What you don’t understand about the teenager that dresses in all black or has a funky hair  that won’t ever help them get a job, is an artist using God’s creation as their canvas. We can all look back at some time in our teenage years and regret a fashion choice we made; don’t steal that laughter from this future generation.

These are all things I had to remind myself this weekend when there were times I became impatient or just wanted peace and quiet for one second.

I stopped and looked at these wonderful people the Lord has made to be our future and thanked him for their willing hearts to learn more about Him.

1 Timothy 4:12 says, “Don’t let anyone look down on you because you are young, but set an example for the believers in speech, in conduct, in love, in faith and in purity.” 

As older generations, making a way for Millennials, don’t be the people to look down on anyone because they are young.

Lead the way in setting examples for these young believers in your daily speech, in how you conduct yourself in less-than-ideal situations.

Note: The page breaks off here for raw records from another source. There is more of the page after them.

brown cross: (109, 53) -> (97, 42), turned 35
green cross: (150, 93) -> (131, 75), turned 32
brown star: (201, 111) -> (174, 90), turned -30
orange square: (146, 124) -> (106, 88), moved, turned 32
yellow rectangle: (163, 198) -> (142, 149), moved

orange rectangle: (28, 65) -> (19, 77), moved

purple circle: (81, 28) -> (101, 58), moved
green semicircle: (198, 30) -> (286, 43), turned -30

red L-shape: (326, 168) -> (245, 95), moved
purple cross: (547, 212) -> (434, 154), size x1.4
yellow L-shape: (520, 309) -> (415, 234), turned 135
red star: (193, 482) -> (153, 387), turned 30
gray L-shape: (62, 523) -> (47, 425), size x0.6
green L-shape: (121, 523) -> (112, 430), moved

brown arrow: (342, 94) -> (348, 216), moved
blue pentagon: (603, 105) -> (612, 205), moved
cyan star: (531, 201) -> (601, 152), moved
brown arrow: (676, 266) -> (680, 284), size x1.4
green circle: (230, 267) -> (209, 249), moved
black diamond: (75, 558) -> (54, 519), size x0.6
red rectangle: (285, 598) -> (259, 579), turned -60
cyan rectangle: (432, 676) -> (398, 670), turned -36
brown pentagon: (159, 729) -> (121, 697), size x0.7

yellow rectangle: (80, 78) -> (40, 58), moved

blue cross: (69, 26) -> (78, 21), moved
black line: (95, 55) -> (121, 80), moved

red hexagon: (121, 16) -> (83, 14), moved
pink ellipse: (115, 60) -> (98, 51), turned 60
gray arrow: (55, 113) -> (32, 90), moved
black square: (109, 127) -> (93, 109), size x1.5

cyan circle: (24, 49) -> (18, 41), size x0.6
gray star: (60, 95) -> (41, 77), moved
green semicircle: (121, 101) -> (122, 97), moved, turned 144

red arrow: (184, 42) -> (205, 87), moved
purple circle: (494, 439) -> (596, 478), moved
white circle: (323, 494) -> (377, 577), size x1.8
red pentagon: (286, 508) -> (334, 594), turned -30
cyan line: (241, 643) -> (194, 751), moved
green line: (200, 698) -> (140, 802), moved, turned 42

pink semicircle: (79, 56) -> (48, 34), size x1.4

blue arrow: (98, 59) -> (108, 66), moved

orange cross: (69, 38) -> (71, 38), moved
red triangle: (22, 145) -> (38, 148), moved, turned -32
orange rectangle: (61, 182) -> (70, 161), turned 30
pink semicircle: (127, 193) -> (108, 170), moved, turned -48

Love these Millennials without holding back. Show your unwavering faith and how the Lord is faithful and good to those who put their trust in Him. Present pure hearts of worship and praise to our High King.

Next time you see any of the above-mentioned characteristics or any i’ve missed, instead of running and hiding, see if there is a way you can offer love and guidance to a Millennial. I know you’ll find, while they may be a little stinky and/or sleep-deprived after a weekend at Falls Creek, they’re not that bad after all.